Exclude the pictures from your copy, and reproduce each entry below verbatim.
[Information provided Boundary: Start]
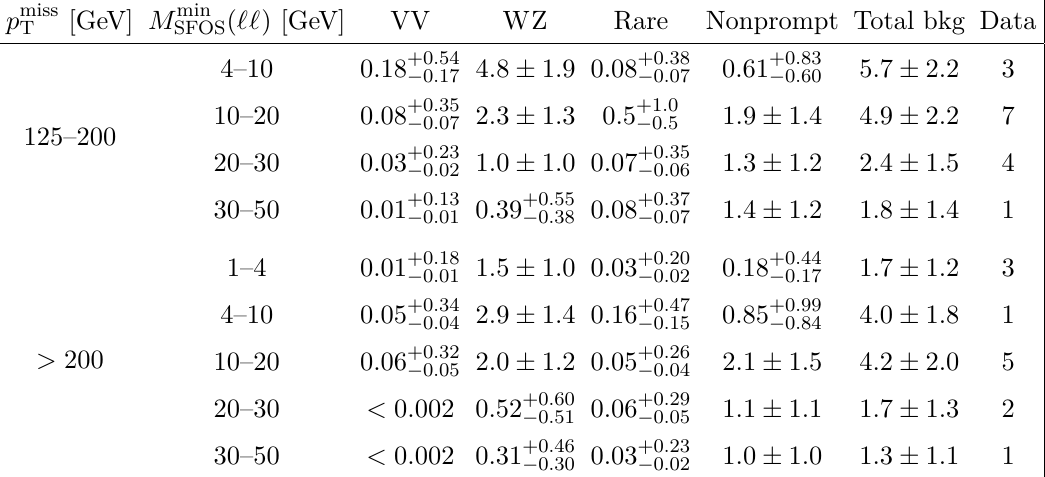
Table 5 . Observed and predicted yields as extracted from the maximum likelihood fit, in the 3 ‘ -Ewk SRs. Uncertainties include both the statistical and systematic components.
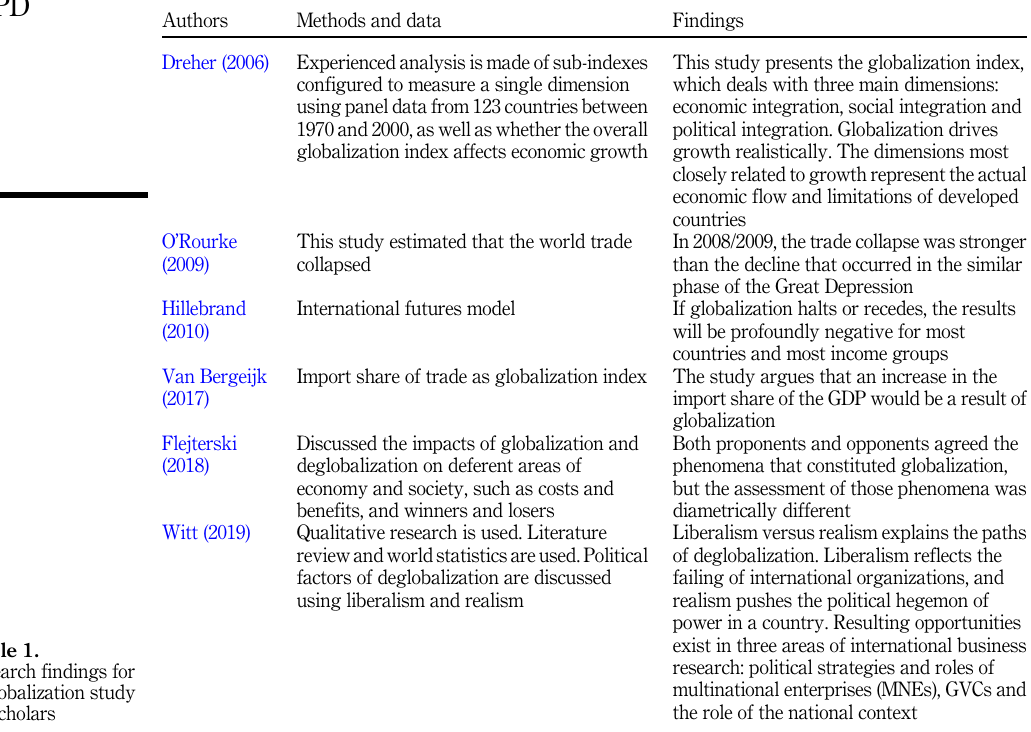
Table 1. Research findings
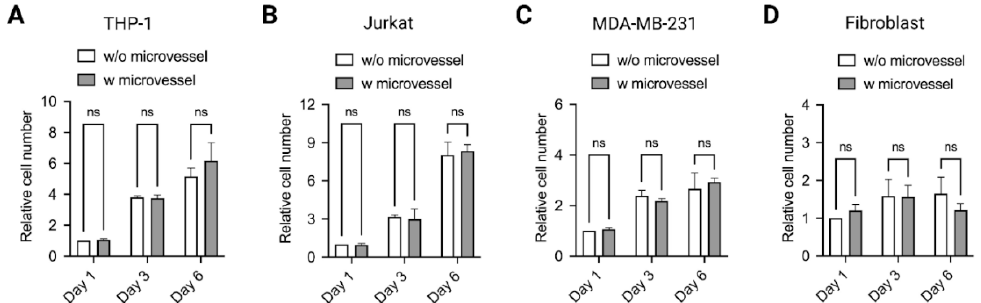
Figure 7. Cell proliferation within microvessel. Proliferation of ( A ) THP-1, ( B ) Jurkat, ( C ) MDA-MB-231 and ( D ) Fibroblast cells cultured for 6 days with and without microvessels. Data are presented as mean ± SD. Experiments were performed in at least 3 replicates. n.s. indicates non significant. * indicates a P value ≤ 0.05.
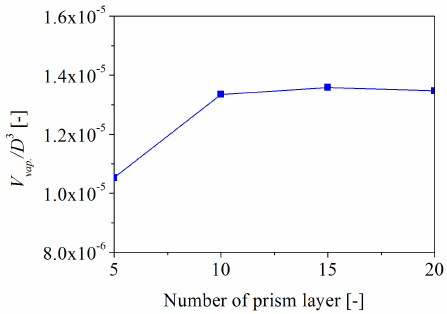
Figure 6. E ff ect of prism layer on vapor Figure 6. Effect of prism layer on vapor volume.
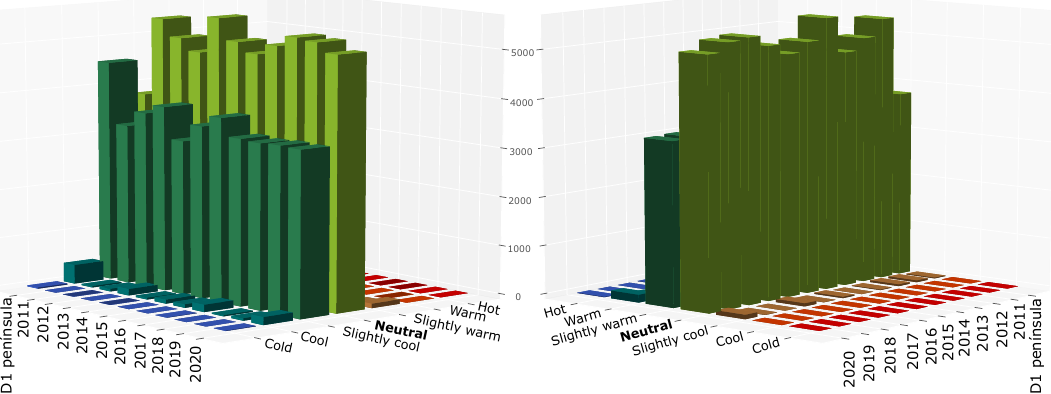
Figure 4. Comfort results taking into account the NBE CTE-79 standard and the Pamplona actual meteorological years (AMY).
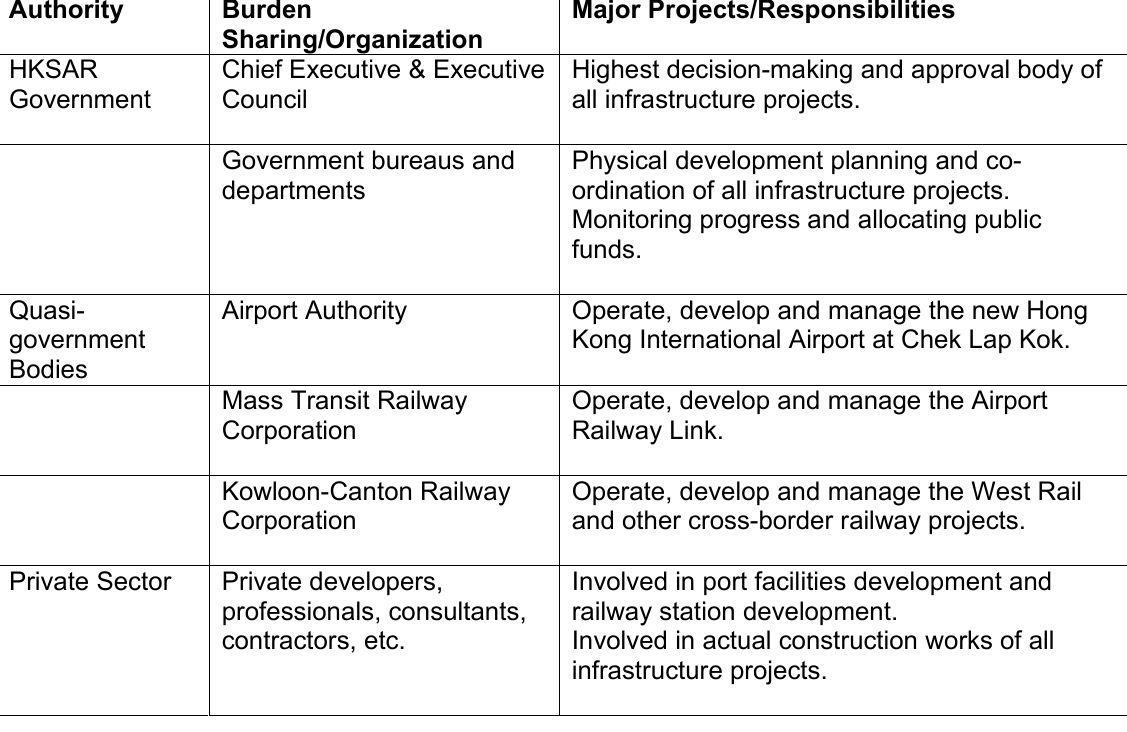
Table 2. Implementation Body and Burden-Sharing for Infrastructure Projects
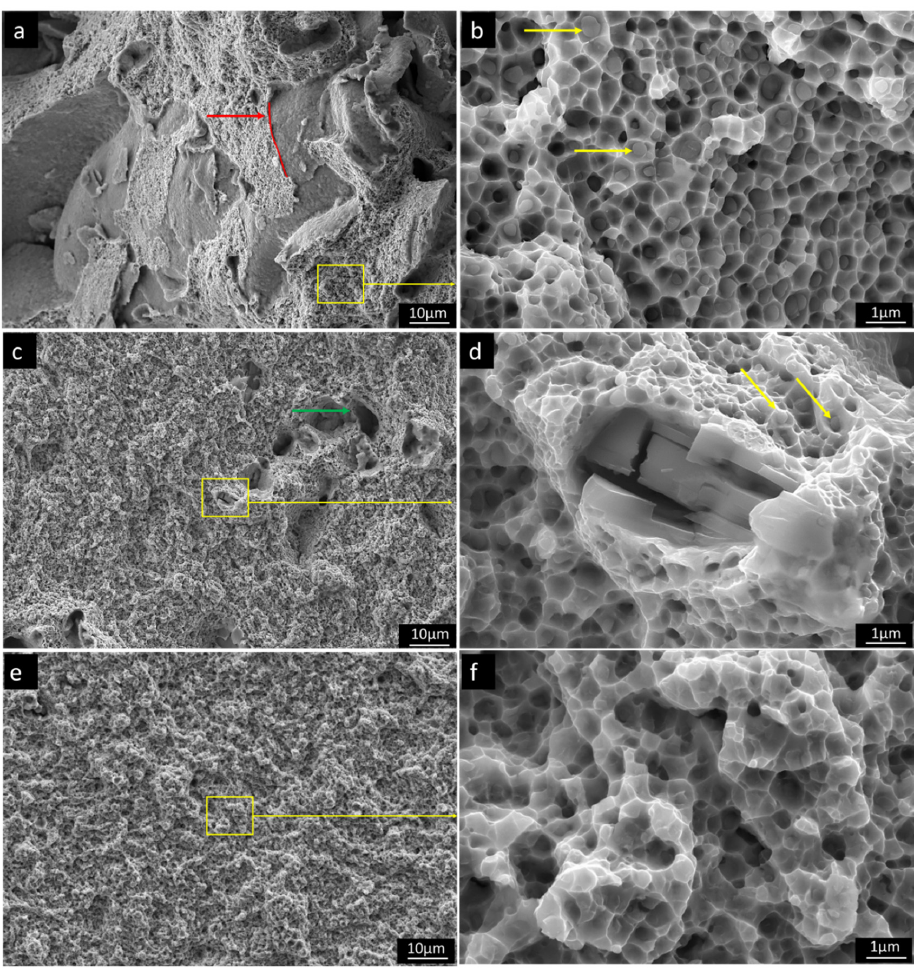
Figure 7. Fracture surfaces of Ni 1.5 Co 1.5 CrFeTi X A material; oxide particles inside the ductile dimples are marked by yellow arrows. ( a , b ) Ti0.3A, showing ductile dimples and residual porosity—the edge of the former pore is denoted by a red arrow and spline; ( c , d ) Ti0.5A showing ductile dimples and holes are denoted by green arrow with larger fractured oxide particles; ( e , f ) Ti0.7A exhibiting very flat ductile fracture surface and small dimples lacking oxide particles. Oxide particles inside the ductile dimples are marked by yellow arrows.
[Information provided Boundary: End]
▶ [Response to this task]:
Table 5 . Observed and predicted yields as extracted from the maximum likelihood fit, in the 3 ‘ -Ewk SRs. Uncertainties include both the statistical and systematic components.
Table 1. Research findings
Figure 7. Cell proliferation within microvessel. Proliferation of ( A ) THP-1, ( B ) Jurkat, ( C ) MDA-MB-231 and ( D ) Fibroblast cells cultured for 6 days with and without microvessels. Data are presented as mean ± SD. Experiments were performed in at least 3 replicates. n.s. indicates non significant. * indicates a P value ≤ 0.05.
Figure 6. E ff ect of prism layer on vapor Figure 6. Effect of prism layer on vapor volume.
Figure 4. Comfort results taking into account the NBE CTE-79 standard and the Pamplona actual meteorological years (AMY).
Table 2. Implementation Body and Burden-Sharing for Infrastructure Projects
Figure 7. Fracture surfaces of Ni 1.5 Co 1.5 CrFeTi X A material; oxide particles inside the ductile dimples are marked by yellow arrows. ( a , b ) Ti0.3A, showing ductile dimples and residual porosity—the edge of the former pore is denoted by a red arrow and spline; ( c , d ) Ti0.5A showing ductile dimples and holes are denoted by green arrow with larger fractured oxide particles; ( e , f ) Ti0.7A exhibiting very flat ductile fracture surface and small dimples lacking oxide particles. Oxide particles inside the ductile dimples are marked by yellow arrows.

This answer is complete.